The building blocks for Waynesboro:

- The creation of a special downtown tax district would provide a stable source of funding for WDDI and the RHA to serve as the joint lead development corporation that is essential to getting things organized and keeping the revitalization effort on course in the early years.

- Make it easy: There are still substantial zoning barriers to the adaptive reuse of downtown properties as residential properties. Residential development will be a key building block for the rebirth of Downtown Waynesboro. We need to clean up the code to let the developers do their thing.

- Infrastructure improvements: We need to see through the work on downtown streetscape and the greenway. As we’re working through those projects, we need to get back on track with programs aimed at improving the physical appearance of building frontage downtown.

- Public-private partnerships: The special tax district is a public-private partnership – with the City Council enabling the tax district with the assent of property owners. Zoning amendments need to be the result of dialogue between the city and the private sector.

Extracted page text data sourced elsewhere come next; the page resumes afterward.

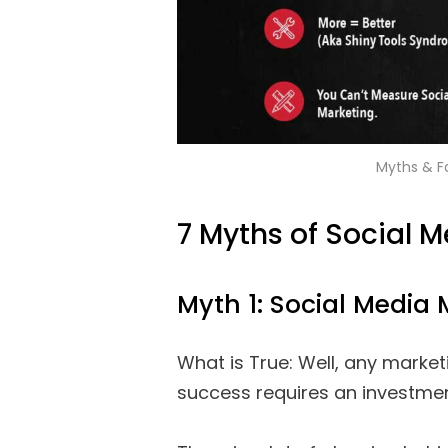
Myths & F
7 Myths of Social 
Myth 1: Social Media 
What is True: Well, any marketi
success requires an investmen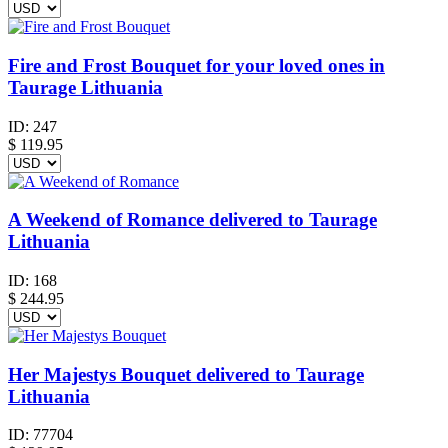
Fire and Frost Bouquet for your loved ones in
Taurage Lithuania
ID:
247
$
119.95
A Weekend of Romance delivered to Taurage
Lithuania
ID:
168
$
244.95
Her Majestys Bouquet delivered to Taurage
Lithuania
ID:
77704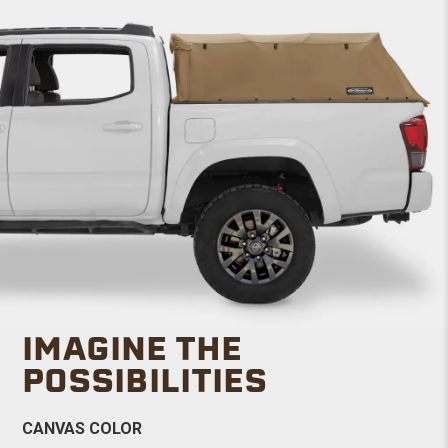
IMAGINE THE
POSSIBILITIES
CANVAS COLOR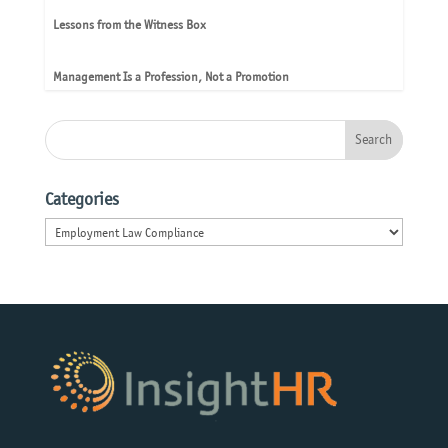
Lessons from the Witness Box
Management Is a Profession, Not a Promotion
Categories
Categories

- Putting our money where our mouths are: The city needs to be an active player in the process. The infrastructure improvements are going to require seed and match money from the city. If we’re going to see a Brucheum happen, it’s not going to happen without the city getting involved at the early stages to help open the property up for development. The same can be said for a baseball-stadium project or Riverfront Commons. We have developers interested in investing in our city to make these projects happen, but they have shied away because the city hasn’t shown its commitment with its own investment dollars.

 

Moving forward

We don’t need to reinvent the wheel here. We know from studying what other communities have done to give new life to their downtowns that the process described above will work.

What’s missing in Waynesboro is what was for a long time missing in Staunton and Charlottesville and countless communities that struggled with rheir own downtown-revitalization efforts: the will to see the job through.

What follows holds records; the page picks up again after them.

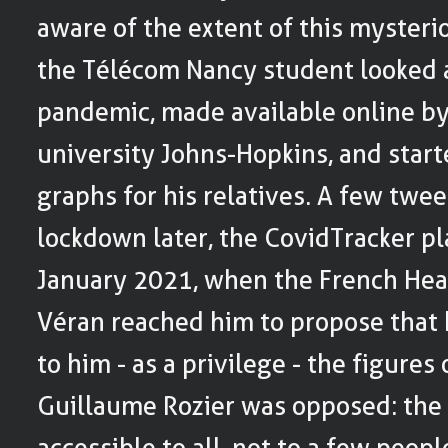
aware of the extent of this mysteri
the Télécom Nancy student looked a
pandemic, made available online b
university Johns-Hopkins, and star
graphs for his relatives. A few twe
lockdown later, the CovidTracker pl
January 2021, when the French Heal
Véran reached him to propose that 
to him - as a privilege - the figures 
Guillaume Rozier was opposed: the
accessible to all, not to a few peopl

As their success stories indicate to us, this is something that can be overcome, and if the turnout at the December visioning session is any reflection, the first steps to moving things forward in Waynesboro are being taken.

But just as 2010 represents a year of opportunity for the downtown effort, we can’t look past the possibility that this effort, like the many that have come before it, will result in another report left to collect dust on another shelf.

The stakes to our work here are clear. At some point people are going to tire of the endless talk about what we’re going to do after years of talk about what we’re going to do that results in nothing actually getting done.

2010 could be a tipping point for Waynesboro. It’s up to us whether we make it the tipping point for moving Waynesboro forward.